● **Exercise instructions**
1 > Which usernames head the posts in the surf cart thread?
2 > Carry the surf cart thread forward from its final sentence.

● **Selected excerpt**
— BEGIN —
# New surf cart?



## spydermn (Apr 26, 2009)

Thoughts? Not sure about the wheels


----------



## Benji (Nov 19, 2014)

I like that the rod holders are movable. The wheels are too far back.


----------



## Guest (Dec 25, 2017)

I agree with the wheels, may make it less work if it was toward the middle a little more, but that looks awesome.

Don't forget to air down your tires!


----------



## mbg60 (May 11, 2008)

Won't cut it in soft sand. OK for hard surfaces. Maybe you could purchase additional holders?


----------



## DANtheJDMan (Aug 29, 2012)

I think the wheels are in just the right place if you have steps to go up and down to your beach access. 

I have a Reels on Wheels Sr that I moved the wheels back 1 inch and I keep the big cooler in the back and the bait bucket holder. I overload mine and as long as I load it right it does not get too heavy in front. 

I never liked when it was too heavy behind and would rare up if I did not put the back peg down. I don't like putting the rear foot down because when a wave comes in and I need to move I usually forget it is down. 

When you really start loading it up you will need some Wheeleze tires for it but it will work good for now.
— END —
● **Extracted data**
— BEGIN —
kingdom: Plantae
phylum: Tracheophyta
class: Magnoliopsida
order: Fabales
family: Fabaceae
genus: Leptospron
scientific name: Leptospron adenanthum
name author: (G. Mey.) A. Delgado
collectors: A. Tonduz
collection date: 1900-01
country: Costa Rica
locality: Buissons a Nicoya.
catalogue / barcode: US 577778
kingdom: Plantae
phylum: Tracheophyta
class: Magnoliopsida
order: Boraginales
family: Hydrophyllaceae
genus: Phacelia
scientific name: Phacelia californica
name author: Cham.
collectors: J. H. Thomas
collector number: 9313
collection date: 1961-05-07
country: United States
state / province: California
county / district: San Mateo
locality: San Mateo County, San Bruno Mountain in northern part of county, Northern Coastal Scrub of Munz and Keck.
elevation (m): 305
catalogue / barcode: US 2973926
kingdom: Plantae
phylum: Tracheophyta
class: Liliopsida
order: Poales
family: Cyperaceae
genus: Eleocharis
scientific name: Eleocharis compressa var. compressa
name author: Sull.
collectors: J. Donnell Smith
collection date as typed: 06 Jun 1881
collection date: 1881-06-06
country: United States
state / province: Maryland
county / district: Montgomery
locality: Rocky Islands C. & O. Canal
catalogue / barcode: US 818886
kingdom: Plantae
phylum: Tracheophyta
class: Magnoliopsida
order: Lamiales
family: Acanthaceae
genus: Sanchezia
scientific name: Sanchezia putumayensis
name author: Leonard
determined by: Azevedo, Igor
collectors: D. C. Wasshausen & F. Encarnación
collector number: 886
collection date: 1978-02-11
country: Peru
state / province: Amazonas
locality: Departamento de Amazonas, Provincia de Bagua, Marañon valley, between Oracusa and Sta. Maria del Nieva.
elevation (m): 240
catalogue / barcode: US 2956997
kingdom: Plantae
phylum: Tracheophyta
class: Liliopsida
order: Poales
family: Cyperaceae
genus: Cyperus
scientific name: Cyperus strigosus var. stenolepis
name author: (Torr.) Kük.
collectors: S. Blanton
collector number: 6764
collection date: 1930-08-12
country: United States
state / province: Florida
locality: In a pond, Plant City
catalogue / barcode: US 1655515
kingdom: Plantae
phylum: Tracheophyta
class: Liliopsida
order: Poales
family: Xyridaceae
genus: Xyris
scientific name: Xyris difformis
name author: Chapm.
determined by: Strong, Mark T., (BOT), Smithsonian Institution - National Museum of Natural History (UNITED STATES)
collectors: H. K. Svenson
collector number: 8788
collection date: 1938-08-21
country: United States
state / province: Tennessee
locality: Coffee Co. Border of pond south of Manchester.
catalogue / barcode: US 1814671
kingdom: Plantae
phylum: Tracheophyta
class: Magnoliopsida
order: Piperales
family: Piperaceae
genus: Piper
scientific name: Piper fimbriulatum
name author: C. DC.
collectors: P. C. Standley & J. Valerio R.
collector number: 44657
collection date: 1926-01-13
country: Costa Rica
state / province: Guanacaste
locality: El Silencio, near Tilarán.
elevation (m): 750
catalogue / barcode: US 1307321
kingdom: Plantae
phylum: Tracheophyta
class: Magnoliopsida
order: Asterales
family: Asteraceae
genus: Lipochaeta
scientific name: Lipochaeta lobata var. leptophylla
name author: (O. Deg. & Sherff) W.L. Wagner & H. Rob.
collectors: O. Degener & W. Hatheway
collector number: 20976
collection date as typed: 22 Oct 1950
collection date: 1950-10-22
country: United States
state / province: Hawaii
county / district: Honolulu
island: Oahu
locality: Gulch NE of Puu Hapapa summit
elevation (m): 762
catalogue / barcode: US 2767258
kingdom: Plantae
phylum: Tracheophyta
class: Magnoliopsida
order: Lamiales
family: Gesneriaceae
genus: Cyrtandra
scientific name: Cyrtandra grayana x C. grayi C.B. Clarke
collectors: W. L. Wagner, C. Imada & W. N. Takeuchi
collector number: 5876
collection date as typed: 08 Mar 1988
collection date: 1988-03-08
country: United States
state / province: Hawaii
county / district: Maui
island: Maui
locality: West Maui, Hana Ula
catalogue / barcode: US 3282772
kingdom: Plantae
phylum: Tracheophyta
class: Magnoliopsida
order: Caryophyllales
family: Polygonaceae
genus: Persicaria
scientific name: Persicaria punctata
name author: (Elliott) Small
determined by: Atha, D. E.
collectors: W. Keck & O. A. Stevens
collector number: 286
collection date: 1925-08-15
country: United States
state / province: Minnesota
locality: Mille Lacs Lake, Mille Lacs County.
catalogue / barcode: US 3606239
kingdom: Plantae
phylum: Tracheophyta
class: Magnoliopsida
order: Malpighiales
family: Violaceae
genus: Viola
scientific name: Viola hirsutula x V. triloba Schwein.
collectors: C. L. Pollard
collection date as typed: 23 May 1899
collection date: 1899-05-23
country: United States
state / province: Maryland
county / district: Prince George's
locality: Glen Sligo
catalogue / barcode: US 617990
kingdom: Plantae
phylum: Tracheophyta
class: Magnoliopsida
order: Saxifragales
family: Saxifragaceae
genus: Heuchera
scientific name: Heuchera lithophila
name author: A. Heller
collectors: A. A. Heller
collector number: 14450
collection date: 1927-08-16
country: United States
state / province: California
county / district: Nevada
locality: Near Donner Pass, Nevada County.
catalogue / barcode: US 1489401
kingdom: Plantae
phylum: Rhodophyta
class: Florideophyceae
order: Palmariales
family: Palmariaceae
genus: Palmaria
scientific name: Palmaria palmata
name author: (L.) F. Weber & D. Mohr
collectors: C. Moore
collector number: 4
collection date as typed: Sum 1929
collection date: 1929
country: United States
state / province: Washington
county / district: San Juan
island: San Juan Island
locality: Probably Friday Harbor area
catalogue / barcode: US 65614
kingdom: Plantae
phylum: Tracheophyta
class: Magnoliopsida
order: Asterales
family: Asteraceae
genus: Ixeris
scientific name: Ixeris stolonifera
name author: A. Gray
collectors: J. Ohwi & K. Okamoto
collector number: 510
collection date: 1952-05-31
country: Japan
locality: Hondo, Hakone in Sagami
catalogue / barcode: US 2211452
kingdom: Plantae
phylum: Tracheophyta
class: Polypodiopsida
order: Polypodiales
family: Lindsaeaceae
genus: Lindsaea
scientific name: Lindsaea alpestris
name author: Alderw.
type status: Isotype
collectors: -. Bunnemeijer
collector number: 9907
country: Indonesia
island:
— END —
● **Responses in order**
1 > spydermn, Benji, Guest, mbg60, DANtheJDMan

2 >
Good luck


----------



## Jollymon (May 21, 2015)

Anyone know who's selling it end who's the maker?.


----------



## jlentz (Sep 11, 2005)

Jollymon said:


> Anyone know who's selling it end who's the maker?.


Looks like Offshore Angler Deluxe Beach Cart. The photos looked like they were in a Big Box tackle retailer so I searched Bass Pro shops and found it. Pretty interesting design.

John


----------



## spydermn (Apr 26, 2009)

J nailed it BPS. I was mostly intrigued by the welded, not bolted or riveted I usually see. That and the welds were long and look like CNC welds (stackin’ dimes!)


----------



## boomer (Jul 1, 2009)

I saw it in the Offshore Anglers Catalog and it said that the tires are foamed filled.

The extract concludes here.